EXERCISE INSTRUCTIONS: Please state how many lines in the records below contain the word "linecap"; the number alone is the answer.
== AVAILABLE DATA ==
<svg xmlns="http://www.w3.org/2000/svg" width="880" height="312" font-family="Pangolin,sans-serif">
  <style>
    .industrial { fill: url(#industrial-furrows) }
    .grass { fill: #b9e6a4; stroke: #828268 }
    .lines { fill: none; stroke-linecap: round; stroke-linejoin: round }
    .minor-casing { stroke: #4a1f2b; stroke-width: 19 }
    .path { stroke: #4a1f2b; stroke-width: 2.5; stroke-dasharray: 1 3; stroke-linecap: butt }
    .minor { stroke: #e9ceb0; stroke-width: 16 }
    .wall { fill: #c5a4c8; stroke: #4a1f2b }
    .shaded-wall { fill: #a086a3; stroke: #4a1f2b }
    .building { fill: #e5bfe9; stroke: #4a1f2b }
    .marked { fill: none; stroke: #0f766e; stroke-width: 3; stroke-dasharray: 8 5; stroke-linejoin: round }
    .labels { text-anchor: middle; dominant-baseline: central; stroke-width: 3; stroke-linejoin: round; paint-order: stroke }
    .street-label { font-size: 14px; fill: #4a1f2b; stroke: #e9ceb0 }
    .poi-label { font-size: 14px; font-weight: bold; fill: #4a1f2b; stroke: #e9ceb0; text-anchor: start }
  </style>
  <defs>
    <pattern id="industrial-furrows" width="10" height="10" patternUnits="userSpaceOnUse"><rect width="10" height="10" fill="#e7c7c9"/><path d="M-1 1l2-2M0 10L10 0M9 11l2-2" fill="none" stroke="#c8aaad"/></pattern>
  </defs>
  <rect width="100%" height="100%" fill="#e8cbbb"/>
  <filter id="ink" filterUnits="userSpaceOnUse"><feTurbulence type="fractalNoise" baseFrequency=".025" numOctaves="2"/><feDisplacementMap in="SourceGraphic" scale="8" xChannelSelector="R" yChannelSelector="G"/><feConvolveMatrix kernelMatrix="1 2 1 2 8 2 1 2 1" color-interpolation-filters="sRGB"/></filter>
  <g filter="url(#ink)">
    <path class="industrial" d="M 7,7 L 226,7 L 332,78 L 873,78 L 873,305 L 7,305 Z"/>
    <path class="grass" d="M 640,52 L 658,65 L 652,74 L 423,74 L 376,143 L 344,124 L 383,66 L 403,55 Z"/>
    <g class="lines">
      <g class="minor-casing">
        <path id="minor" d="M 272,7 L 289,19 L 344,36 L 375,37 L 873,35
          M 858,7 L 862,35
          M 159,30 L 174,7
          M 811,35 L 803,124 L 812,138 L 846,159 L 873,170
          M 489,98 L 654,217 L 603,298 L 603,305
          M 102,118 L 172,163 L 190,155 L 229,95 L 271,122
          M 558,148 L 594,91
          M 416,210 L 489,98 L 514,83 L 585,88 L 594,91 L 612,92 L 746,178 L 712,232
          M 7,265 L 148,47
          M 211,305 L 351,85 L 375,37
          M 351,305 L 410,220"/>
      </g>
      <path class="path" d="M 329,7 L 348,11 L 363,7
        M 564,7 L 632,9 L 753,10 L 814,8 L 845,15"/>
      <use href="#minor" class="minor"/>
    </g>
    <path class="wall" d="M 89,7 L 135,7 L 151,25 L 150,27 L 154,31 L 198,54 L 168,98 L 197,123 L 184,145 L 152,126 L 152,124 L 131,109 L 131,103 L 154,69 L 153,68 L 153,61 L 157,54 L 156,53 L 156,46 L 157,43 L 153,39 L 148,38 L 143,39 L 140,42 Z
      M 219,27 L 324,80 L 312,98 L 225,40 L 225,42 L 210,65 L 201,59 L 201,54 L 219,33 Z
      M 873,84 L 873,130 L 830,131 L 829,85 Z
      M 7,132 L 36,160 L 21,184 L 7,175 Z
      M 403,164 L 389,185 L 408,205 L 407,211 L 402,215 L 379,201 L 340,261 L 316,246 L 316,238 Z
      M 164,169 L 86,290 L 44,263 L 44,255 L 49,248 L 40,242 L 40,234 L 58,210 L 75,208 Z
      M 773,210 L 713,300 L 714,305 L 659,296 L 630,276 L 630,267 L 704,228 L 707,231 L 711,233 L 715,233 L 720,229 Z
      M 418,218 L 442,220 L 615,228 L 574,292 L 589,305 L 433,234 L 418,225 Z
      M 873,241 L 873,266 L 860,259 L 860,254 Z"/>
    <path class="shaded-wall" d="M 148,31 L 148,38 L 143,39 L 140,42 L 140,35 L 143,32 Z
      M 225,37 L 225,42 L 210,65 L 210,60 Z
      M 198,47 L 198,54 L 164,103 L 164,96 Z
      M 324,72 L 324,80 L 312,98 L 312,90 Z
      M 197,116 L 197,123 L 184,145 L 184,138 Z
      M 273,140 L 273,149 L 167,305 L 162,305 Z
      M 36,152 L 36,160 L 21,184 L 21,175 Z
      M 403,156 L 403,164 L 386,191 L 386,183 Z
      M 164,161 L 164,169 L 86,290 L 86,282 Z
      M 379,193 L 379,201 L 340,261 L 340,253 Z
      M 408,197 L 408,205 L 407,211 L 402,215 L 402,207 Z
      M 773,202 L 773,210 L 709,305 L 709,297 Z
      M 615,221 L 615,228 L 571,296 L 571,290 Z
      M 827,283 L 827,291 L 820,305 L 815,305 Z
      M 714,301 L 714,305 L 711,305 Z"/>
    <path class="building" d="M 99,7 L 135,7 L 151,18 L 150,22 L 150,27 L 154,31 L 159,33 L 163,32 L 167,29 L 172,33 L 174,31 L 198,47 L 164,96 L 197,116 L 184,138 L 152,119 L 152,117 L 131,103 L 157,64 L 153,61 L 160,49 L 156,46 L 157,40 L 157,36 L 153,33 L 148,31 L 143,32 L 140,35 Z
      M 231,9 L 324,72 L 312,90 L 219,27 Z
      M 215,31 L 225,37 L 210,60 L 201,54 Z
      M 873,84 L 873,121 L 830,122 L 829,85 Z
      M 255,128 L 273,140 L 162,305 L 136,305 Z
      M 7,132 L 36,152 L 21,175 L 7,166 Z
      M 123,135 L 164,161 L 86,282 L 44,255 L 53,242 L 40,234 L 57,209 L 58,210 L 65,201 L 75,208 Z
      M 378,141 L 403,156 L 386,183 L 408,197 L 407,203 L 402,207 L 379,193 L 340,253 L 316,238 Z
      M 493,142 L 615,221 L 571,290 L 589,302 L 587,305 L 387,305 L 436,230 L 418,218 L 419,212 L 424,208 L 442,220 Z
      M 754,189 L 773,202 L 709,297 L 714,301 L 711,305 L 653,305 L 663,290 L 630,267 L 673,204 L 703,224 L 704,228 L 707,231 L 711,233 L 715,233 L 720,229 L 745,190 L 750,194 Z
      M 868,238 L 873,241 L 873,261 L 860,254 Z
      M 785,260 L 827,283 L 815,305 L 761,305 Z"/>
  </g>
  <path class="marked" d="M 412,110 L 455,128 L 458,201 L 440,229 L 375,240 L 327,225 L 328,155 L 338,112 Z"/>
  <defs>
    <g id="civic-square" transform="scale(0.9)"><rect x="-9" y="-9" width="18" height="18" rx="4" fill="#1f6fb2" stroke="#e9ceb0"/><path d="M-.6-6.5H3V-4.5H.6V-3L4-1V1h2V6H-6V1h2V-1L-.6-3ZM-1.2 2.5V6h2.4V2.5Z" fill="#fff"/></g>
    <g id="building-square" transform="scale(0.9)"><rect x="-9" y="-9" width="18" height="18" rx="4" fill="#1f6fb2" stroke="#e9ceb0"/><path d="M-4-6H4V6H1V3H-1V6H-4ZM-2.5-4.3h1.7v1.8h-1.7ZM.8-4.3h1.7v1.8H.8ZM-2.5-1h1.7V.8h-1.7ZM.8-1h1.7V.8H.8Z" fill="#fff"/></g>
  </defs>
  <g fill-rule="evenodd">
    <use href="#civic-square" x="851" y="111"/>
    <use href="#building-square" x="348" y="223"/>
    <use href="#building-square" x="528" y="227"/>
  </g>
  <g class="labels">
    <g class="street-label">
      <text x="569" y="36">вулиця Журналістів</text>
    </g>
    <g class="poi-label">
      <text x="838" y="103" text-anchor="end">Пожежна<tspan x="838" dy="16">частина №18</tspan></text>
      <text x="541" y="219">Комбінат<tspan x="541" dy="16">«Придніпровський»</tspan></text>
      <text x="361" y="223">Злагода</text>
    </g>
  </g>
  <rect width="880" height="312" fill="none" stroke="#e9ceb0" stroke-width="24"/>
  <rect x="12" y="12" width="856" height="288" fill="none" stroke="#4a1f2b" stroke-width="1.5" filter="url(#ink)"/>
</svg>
===
RESULT FOR THIS EXERCISE: 2